Add hipSYCL support to GPU 3DFFT
[alexxy/gromacs.git] / src / gromacs / fft / tests / fft.cpp
index c421abcb4bd33588dcd708b368b42398b9a7693c..dfe7189795e539d09d85a817a52459a81356d29d 100644 (file)
@@ -81,7 +81,7 @@ namespace test
  * initializers, and we would not have to do so much useless copying
  * during the unit tests below.
  */
-const double inputdata[] = {
+const double inputdata[500] = {
     // print ",\n".join([",".join(["%4s"%(random.randint(-99,99)/10.,) for i in range(25)]) for j in range(20)])
     -3.5, 6.3,  1.2,  0.3,  1.1,  -5.7, 5.8,  -1.9, -6.3, -1.4, 7.4,  2.4,  -9.9, -7.2, 5.4,  6.1,
     -1.9, -7.6, 1.4,  -3.5, 0.7,  5.6,  -4.2, -1.1, -4.4, -6.3, -7.2, 4.6,  -3.0, -0.9, 7.2,  2.5,
@@ -364,7 +364,7 @@ TEST_F(FFTTest3D, Real5_6_9)
     checkRealGrid(realGridSize, realGridSizePadded, in_, outputRealGridValues);
 }
 
-#if GMX_GPU_CUDA || GMX_GPU_OPENCL
+#if GMX_GPU_CUDA || GMX_GPU_OPENCL || (GMX_GPU_SYCL && GMX_SYCL_HIPSYCL)
 TEST_F(FFTTest3D, GpuReal5_6_9)
 {
     // Ensure library resources are managed appropriately
@@ -387,6 +387,8 @@ TEST_F(FFTTest3D, GpuReal5_6_9)
 
         int size = complexGridSizePadded[0] * complexGridSizePadded[1] * complexGridSizePadded[2];
         int sizeInReals = size * 2;
+        GMX_RELEASE_ASSERT(sizeof(inputdata) / sizeof(inputdata[0]) >= size_t(sizeInReals),
+                           "Size of inputdata is too small");
 
         // Set up the complex grid. Complex numbers take twice the
         // memory.
@@ -395,7 +397,7 @@ TEST_F(FFTTest3D, GpuReal5_6_9)

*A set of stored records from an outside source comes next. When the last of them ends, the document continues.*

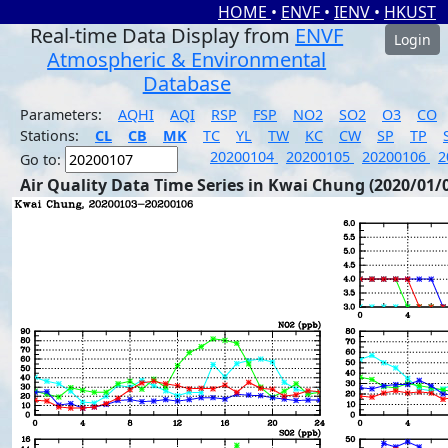
HOME
•
ENVF
•
IENV
•
HKUST
Real-time Data Display from
ENVF
Login
Atmospheric & Environmental
Database
Parameters:
AQHI
AQI
RSP
FSP
NO2
SO2
O3
CO
Stations:
CL
CB
MK
TC
YL
TW
KC
CW
SP
TP
20200104
20200105
20200106
2
Go to:
Air Quality Data Time Series in Kwai Chung (2020/01/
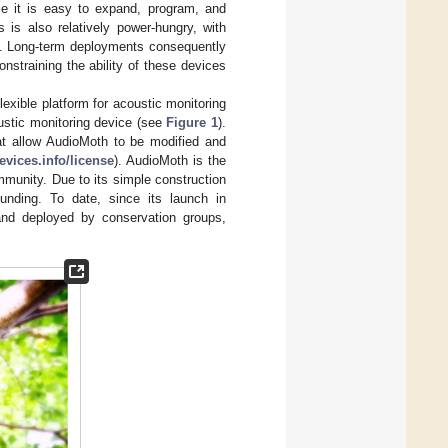
nce it is easy to expand, program, and
 is also relatively power-hungry, with
. Long-term deployments consequently
nstraining the ability of these devices
exible platform for acoustic monitoring
ustic monitoring device (see
Figure 1
).
at allow AudioMoth to be modified and
vices.info/license
). AudioMoth is the
mmunity. Due to its simple construction
unding. To date, since its launch in
nd deployed by conservation groups,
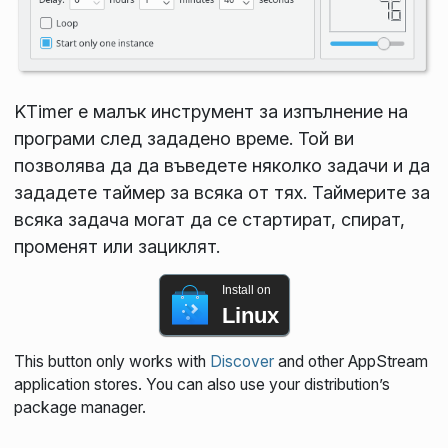
KTimer е малък инструмент за изпълнение на
програми след зададено време. Той ви
позволява да да въведете няколко задачи и да
зададете таймер за всяка от тях. Таймерите за
всяка задача могат да се стартират, спират,
променят или зациклят.
Install on
Linux
This button only works with
Discover
and other AppStream
application stores. You can also use your distribution’s
package manager.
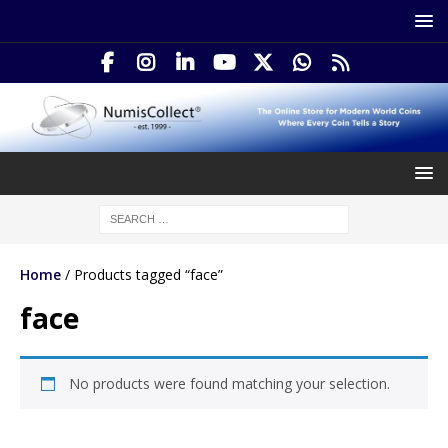
Home
/ Products tagged “face”
face
No products were found matching your selection.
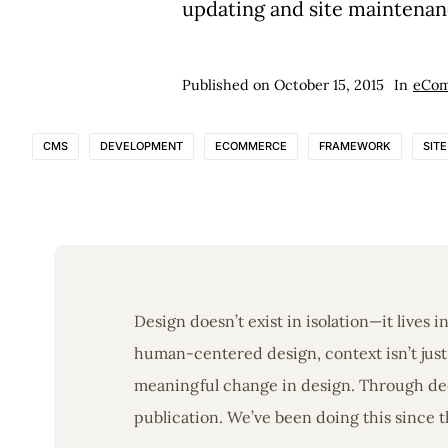
updating and site maintenan
Published on
October 15, 2015
In
eCo
CMS
DEVELOPMENT
ECOMMERCE
FRAMEWORK
SIT
Design doesn’t exist in isolation—it lives 
human-centered design, context isn’t just 
meaningful change in design. Through deep
publication. We’ve been doing this since t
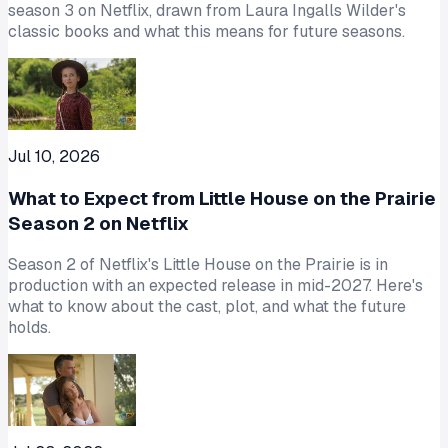
season 3 on Netflix, drawn from Laura Ingalls Wilder's
classic books and what this means for future seasons.
Jul 10, 2026
What to Expect from Little House on the Prairie
Season 2 on Netflix
Season 2 of Netflix's Little House on the Prairie is in
production with an expected release in mid-2027. Here's
what to know about the cast, plot, and what the future
holds.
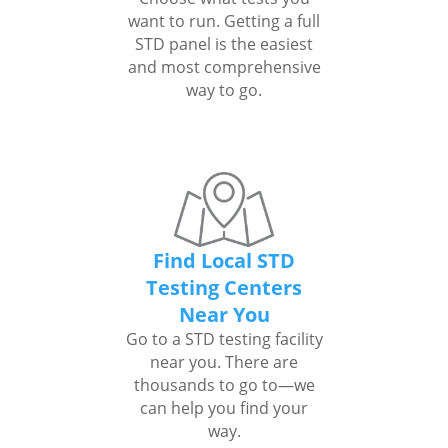
want to run. Getting a full
STD panel is the easiest
and most comprehensive
way to go.
Find Local STD
Testing Centers
Near You
Go to a STD testing facility
near you. There are
thousands to go to—we
can help you find your
way.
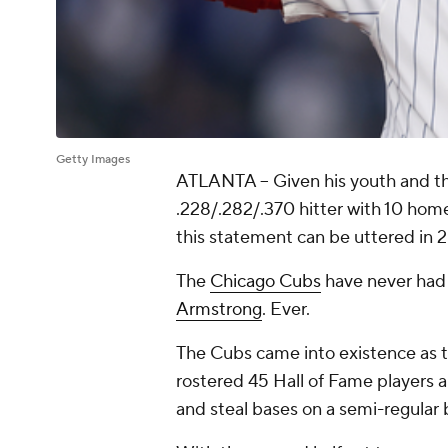
Getty Images
ATLANTA --
Given his youth and th
.228/.282/.370 hitter with 10 home
this statement can be uttered in 
The
Chicago Cubs
have never had 
Armstrong
. Ever.
The Cubs came into existence as t
rostered 45 Hall of Fame players 
and steal bases on a semi-regular 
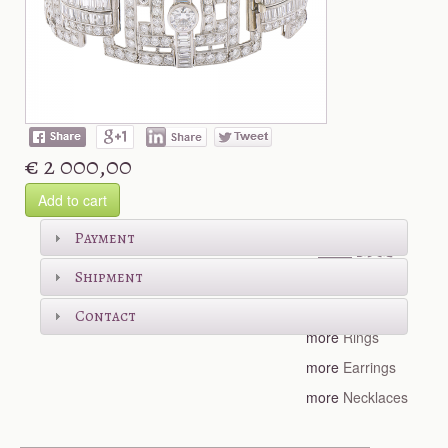
€ 2 000,00
Add to cart
Shop more
Payment
Shipment
more
Bracelets
Contact
more
Rings
more
Earrings
more
Necklaces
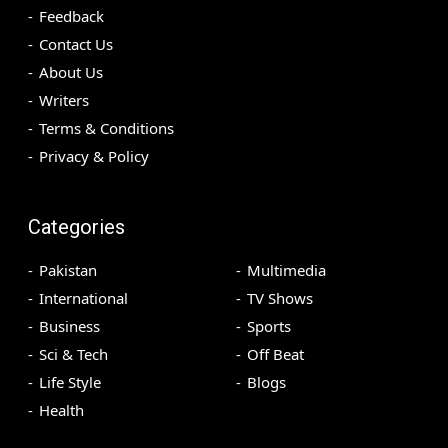
Feedback
Contact Us
About Us
Writers
Terms & Conditions
Privacy & Policy
Categories
Pakistan
Multimedia
International
TV Shows
Business
Sports
Sci & Tech
Off Beat
Life Style
Blogs
Health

         // Use std::copy to convert from double to real easily
         std::copy(inputdata, inputdata + sizeInReals, in_.begin());
 
-        // Allocate the device buffers
+        SCOPED_TRACE("Allocating the device buffers");
         DeviceBuffer<float> realGrid, complexGrid;
         allocateDeviceBuffer(&realGrid, in_.size(), deviceContext);
         allocateDeviceBuffer(&complexGrid, complexGridValues.size(), deviceContext);
@@ -404,6 +406,10 @@ TEST_F(FFTTest3D, GpuReal5_6_9)
         const FftBackend backend = FftBackend::Cufft;
 #    elif GMX_GPU_OPENCL
         const FftBackend backend = FftBackend::Ocl;
+#    elif GMX_GPU_SYCL
+#        if GMX_SYCL_HIPSYCL
+        const FftBackend backend = FftBackend::SyclRocfft;
+#        endif
 #    endif
         const bool         performOutOfPlaceFFT    = true;
         MPI_Comm           comm                    = MPI_COMM_NULL;
@@ -446,12 +452,23 @@ TEST_F(FFTTest3D, GpuReal5_6_9)
         checker.checkSequence(
                 complexGridValues.begin(), complexGridValues.end(), "ComplexGridAfterRealToComplex");
 
-        // Do the back transform
+        // Clear the real grid input data for the FFT so we can
+        // compute the back transform into it and observe that it did
+        // the work expected.
+        std::vector<float> outputRealGridValues(in_.size());
+        copyToDeviceBuffer(&realGrid,
+                           outputRealGridValues.data(),
+                           0,
+                           outputRealGridValues.size(),
+                           deviceStream,
+                           GpuApiCallBehavior::Sync,
+                           nullptr);
+
+        SCOPED_TRACE("Doing the back transform");
         gpu3dFft.perform3dFft(GMX_FFT_COMPLEX_TO_REAL, timingEvent);
         deviceStream.synchronize();
 
         // Transfer the real grid back from the device
-        std::vector<float> outputRealGridValues(in_.size());
         copyFromDeviceBuffer(outputRealGridValues.data(),
                              &realGrid,
                              0,
@@ -462,6 +479,7 @@ TEST_F(FFTTest3D, GpuReal5_6_9)
 
         checkRealGrid(realGridSize, realGridSizePadded, in_, outputRealGridValues);
 
+        SCOPED_TRACE("Cleaning up");
         freeDeviceBuffer(&realGrid);
         freeDeviceBuffer(&complexGrid);
     }